Population structure
ibd.R - R script to run the IBD analysis for both males and both sexes combined.
pca-source.R - Code that sets up PCA, DAPC, and AMOVA analyses in R. Called at the top of the pca-dapc-amova.R script.
pca-dapc-amova.R - R script that runs the PCA, DAPC, and AMOVA analyses, both for males-only and both-sexes datasets.
snmf.R - R script that runs the SNMF (i.e., structure analysis).
Gene flow
All python scripts were obtained and modified from https://github.com/dportik/dadi_pipeline as cited in the manuscript.
eu.wu_find.best.projection_example.py - Example python script to be run for each comparison to find the best projection sizes to use.
e.w_no.mig_example.py - Example python code, editable to change the demographic scenario evaluated. We used this script to evaluate demographic scenarios for all east and all west samples before subsetting the dataset (below).
e.w.noupper_initial.param.values_example.py - Results from the above analysis showed that continuous symmetric migration was the best fit scenario. This Python code runs that scenario for the east-excluding-upper vs. west-excluding-upper groups of samples to get initial parameter values used in the next step.
eu.wu_initial.param.values_example.py - Same as the above for east-upper vs. west-upper.
e.w.noupper_final.param.values_example.py - Example Python script (run many times and results combined for larger sample size) that provides a replicates for parameter values. This version excludes up-river populations.

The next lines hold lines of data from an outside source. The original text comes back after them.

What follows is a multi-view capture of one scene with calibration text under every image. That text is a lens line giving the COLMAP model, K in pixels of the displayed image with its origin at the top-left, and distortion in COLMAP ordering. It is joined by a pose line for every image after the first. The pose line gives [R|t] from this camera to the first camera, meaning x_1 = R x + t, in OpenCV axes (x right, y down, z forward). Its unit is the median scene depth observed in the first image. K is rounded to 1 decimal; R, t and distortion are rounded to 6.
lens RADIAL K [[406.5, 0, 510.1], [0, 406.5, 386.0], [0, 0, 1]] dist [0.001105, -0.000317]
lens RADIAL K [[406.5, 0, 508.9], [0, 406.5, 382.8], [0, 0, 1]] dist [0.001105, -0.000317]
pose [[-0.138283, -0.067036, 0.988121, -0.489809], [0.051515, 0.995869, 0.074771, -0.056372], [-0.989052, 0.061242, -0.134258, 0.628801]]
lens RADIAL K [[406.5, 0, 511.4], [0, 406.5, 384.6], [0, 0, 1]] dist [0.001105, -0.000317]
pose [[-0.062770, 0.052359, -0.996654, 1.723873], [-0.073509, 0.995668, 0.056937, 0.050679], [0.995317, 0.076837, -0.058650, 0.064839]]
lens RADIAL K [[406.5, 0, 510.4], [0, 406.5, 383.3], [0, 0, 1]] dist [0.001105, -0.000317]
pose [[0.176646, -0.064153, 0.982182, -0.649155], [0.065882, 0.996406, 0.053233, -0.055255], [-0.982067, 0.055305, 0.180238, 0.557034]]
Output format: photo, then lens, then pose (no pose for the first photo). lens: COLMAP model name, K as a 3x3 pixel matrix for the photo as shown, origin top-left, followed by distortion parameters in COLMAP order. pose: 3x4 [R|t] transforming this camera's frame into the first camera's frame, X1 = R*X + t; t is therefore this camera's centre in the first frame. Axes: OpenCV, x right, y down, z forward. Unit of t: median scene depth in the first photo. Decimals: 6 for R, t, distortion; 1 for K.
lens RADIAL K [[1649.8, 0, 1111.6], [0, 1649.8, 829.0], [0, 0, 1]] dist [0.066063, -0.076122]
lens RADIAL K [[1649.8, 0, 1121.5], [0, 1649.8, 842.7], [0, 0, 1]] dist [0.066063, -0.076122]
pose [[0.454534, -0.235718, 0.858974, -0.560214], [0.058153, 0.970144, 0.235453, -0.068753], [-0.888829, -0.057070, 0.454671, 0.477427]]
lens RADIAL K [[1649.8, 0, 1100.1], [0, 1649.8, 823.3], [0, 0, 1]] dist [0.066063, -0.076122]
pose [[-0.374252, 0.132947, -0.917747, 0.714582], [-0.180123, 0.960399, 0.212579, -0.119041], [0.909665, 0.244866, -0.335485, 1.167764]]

eu.wu_final.param.values_example.py - Same as above for east-upper vs. west-upper.
dadti-bootstrap.R - R script that takes the output from the final.param.values scripts above and creates bootstrap replicates for confidence intervals.
Data
Data processing
pops_full.txt - Used in gstacks and Stacks populations.
Population structure
pca-snmf.vcf, pca-snmf.males.vcf - Output of snp filtering script with and without subsetting to only males
pca-snmf.raw, pca-snmf.males.raw - The above files converted to .raw using PLINK. Used in PCA script.
pops_gps.txt - Lat/lon of sampling sites. Used in IBD script.
sampleinfo_filtered3.txt - Sex, age, and color info on each sample. M means male, F means female, U means unknown. A means adult, I means immature, U means unknown. Y means yellow, G means green, W means white. Biorepository numbers refer to the accession number of the tissue sample in the Smithsonian's National Museum of Natural History Biorepository.
Gene flow
dad.input.vcf - Ouput from snp filtering script.
pops3.txt - Used in gene flow scripts for all east vs. all west comparisons.
pops4.txt - Used in gene flow scripts for upriver-excluded comparisons.
pops5.txt - Used in gene flow scripts for upriver-only comparisons.
dadi_results_tables.xlsx - Summary sheets showing all dadi results, including the initial run comparing demographic scenarios (Sheets 1 and 2, E-W summary AIC table and E-W full results), initial parameter value estimation for upriver-excluded (Sheet 3, exclude_upriver) and upriver-only (Sheet 4, upriver_only) datasets, and final parameter value estimation for each of the above (Sheet 5, parameter_replicates). In Sheets 1-4, the column names are the same as the dadi output. In Sheet 5, the separate runs for each dataset are combined in one table, with the Dataset column indicating dataset, the Set column indicating a separate run, and the Sim column indicating the replicate from each run.